Рот идет в кино. Какое блаженство. Обожаю кино. Здесь, внутри, так прохладно. Когда ты был маленьким, тебя всегда мучил вопрос: а как это будет — посмотреть его глазами. Или как будет здорово — поставить камуфляжный отсек-палатку в углу своей комнаты. Странно вот так проходить через целые жизни в компании еще сотни других, пока люди снаружи проходят мимо при свете дня. Фантастический способ, чтобы потратить время. Потерять время. Нас так легко приманить. И Грета Гарбо. Значительно интереснее, чем в твоем собственном детстве. Никакого гипноза. Настоящие небеса. И только подумать: она была вместо мамы у Боба Дилана. Но я был вместе с ней на необитаемом острове. Только остров был очень большой, и я не видел ее ни разу — только в кино. Насколько в кино больше чувства, чем в жизни? Гарбо выглядит очень похоже на то, как выглядит Гарбо, похожая на Гарбо. У Хобо вокруг шеи повязан белый шейный платок. Гарбо укладывает Гейбла Харлоу в любви — в гавани — белой подводкой для глаз. Ей хотелось сыграть Дориана Грея. Она смотрелась в металлический лист с белым подтеком по нижнему краю. Ей было так скучно. Тебе жутко скучно. Может, еще раз сыграем этот эпизод? Очевидно, ее секрет заключается в следующем: если ты говоришь, ты выражаешь себя. То есть, ты выразим. Но как ты определишь единственное известное тебе слово? Что ты чувствуешь? Очевидно, что все, что ты говоришь — это ложь. Если ты что-нибудь говоришь, ты лжешь. Если не хочешь лгать, значит, не говоришь ничего. Единственное, что тут можно сделать — это забавлять публику. Рассказывать анекдоты. Разыгрывать страсти. Ты берешься за какую-нибудь работу, потому что жизнь обесценилась, и вкладываешь в нее свой смысл. Ты знаешь, что значит влюбиться — это значит приблизиться к памяти приблизительно. Купюра в сто долларов — это клочок бумаги. Иными словами, гравирование — это искусство, за которое лучше платят.

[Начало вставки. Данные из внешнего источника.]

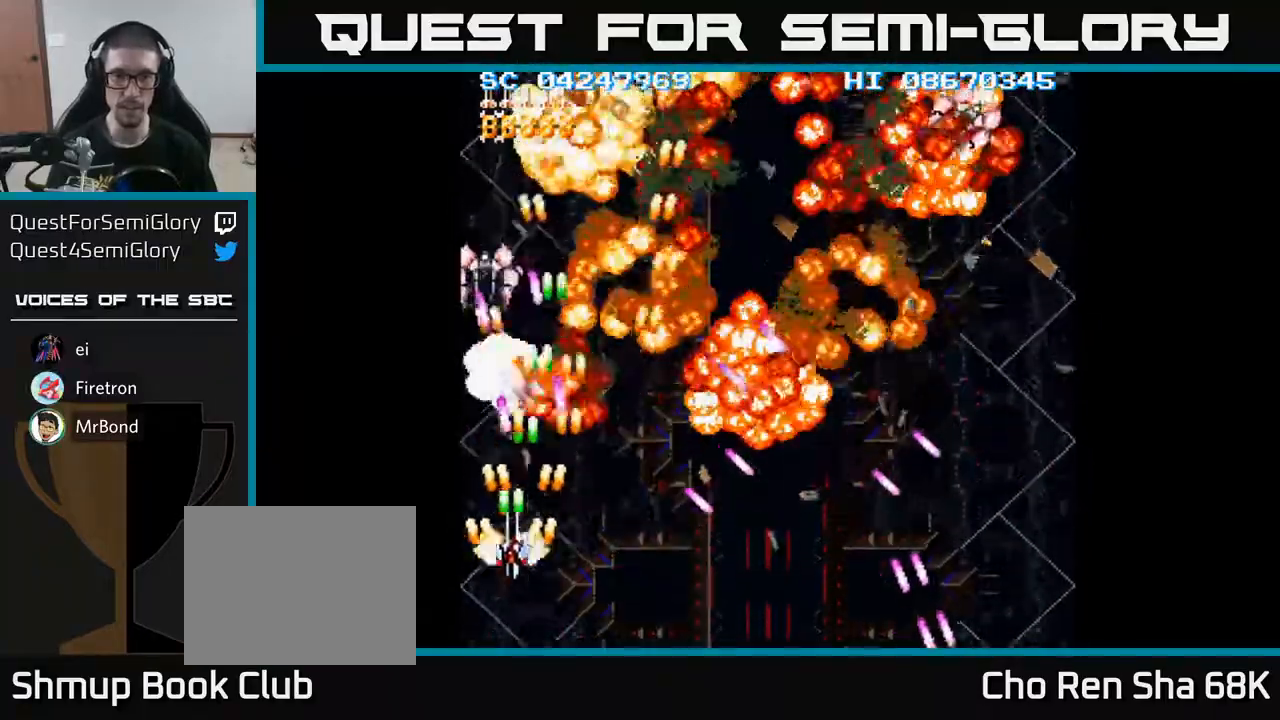
{"buttons": ["A", "DPAD_RIGHT"], "events": [[100, "DPAD_DOWN", "down"], [117, "DPAD_LEFT", "up"], [133, "DPAD_RIGHT", "down"], [350, "DPAD_DOWN", "up"]]}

Чем привлекают по-настоящему хорошие фильмы, зомби вроде меня, думает Рот, так это жизнью без напряга. Я тоже мог бы так жить. Я мог бы прожить так всю жизнь, и я прожил бы ее так же легко. Точно так же, как Череп проспал бы всю жизнь. Я человек, персонаж, субъект — здесь, в кинозале, в темноте… как червь, гложущий сердце. Перегруженные смыслом слова. Внимание рассеивается — пожалуй, мне лучше отсюда уйти.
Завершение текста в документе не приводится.